DOCUMENT SECTION:

Closed kputyra closed 8 months ago
Thank you @kputyra for the issue. Moving to the backlog
Hi @kputyra, Thank you for the issue. I have been reading and trying to understand the issue. I have a few things to discuss like, You say that there's no such issue when you are using the sample pages to publish and play and the issue occurred when using WebRTC WebSocket Messaging Reference. Is that the case! Also as mentioned there's no reproduce scenario so is this issue repetitive/recurring or did it just happen once!
Thanks
Hi @Mohit-3196
I don't claim the issue cannot arise when using the sample page, only that we're using a customized adapter. The messages are sent in the same order and we tried to follow both the WebSocket messaging reference and they way the adaptor handles the connection. It might be, though, that we have missed some notifications/error messages that can occur seldomly.

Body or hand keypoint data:
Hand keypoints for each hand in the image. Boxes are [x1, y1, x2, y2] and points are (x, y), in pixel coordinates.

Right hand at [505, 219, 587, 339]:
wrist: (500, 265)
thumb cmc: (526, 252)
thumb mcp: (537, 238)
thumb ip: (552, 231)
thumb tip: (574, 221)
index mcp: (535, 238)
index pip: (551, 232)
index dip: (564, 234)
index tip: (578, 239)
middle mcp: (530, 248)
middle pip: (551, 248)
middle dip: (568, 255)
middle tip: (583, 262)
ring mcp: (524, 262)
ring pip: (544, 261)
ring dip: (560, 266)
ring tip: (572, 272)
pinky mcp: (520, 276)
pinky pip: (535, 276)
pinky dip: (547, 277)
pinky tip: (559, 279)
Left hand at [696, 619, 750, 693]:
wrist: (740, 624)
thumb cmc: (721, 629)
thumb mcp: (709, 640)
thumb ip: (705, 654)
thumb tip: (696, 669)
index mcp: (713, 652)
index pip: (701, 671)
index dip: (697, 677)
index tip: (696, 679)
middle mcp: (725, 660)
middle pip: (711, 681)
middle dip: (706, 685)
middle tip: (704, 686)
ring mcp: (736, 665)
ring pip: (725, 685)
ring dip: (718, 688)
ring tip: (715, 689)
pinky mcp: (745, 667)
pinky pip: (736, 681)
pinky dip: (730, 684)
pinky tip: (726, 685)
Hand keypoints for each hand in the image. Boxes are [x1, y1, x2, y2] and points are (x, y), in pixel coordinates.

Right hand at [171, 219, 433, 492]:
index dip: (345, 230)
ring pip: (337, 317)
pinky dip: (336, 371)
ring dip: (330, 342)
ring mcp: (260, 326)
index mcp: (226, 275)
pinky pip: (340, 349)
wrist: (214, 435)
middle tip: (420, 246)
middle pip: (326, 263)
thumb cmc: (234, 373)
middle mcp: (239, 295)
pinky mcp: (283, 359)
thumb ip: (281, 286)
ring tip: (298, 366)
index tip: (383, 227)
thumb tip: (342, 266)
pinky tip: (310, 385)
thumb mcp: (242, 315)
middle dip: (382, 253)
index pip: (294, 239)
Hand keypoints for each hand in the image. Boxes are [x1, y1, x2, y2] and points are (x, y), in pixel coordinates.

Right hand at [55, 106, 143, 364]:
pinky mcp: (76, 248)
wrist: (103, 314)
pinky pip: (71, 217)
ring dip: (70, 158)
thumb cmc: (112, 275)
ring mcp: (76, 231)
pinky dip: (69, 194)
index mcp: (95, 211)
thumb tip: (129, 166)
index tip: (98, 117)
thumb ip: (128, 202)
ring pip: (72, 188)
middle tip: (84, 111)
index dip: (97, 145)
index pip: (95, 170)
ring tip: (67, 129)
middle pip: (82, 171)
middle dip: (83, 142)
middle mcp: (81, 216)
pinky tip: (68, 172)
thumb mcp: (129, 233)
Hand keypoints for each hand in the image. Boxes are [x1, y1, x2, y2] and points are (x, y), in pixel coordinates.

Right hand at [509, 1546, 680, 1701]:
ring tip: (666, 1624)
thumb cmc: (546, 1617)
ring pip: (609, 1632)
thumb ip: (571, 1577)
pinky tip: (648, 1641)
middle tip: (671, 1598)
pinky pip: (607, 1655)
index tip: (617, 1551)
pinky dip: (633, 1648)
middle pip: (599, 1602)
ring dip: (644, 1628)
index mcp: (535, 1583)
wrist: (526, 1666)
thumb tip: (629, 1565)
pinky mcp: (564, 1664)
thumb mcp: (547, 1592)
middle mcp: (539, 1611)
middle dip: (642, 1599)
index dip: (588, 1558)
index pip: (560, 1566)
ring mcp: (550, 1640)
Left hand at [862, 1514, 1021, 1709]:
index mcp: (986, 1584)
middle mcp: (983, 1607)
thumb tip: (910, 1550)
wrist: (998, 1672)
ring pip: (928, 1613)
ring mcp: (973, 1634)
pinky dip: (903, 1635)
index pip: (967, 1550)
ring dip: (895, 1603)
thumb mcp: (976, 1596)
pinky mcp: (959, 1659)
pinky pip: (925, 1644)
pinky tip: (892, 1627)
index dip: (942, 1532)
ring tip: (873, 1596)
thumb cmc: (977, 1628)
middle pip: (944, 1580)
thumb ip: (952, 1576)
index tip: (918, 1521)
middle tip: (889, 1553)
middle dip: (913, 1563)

DESCRIPTION OF THE TASK: Extend the thread about the WebRTC WebSocket messaging issue past its last message.

ANSWER BOX:
The issue happened so far only once and we're using the server for several months already; quite intense since September. It completely desynchronized recordings and we have seen no notification about that. There was no action from the publishing user at that point (or none that we are aware of).
What would definitively help us is to understand in which situation frames are dropped and how to prevent it. As I wrote, I would not expect frames to be dropped when a stream is recorded. If you need more details, I'll be happy to discuss the issue, for instance over zoom.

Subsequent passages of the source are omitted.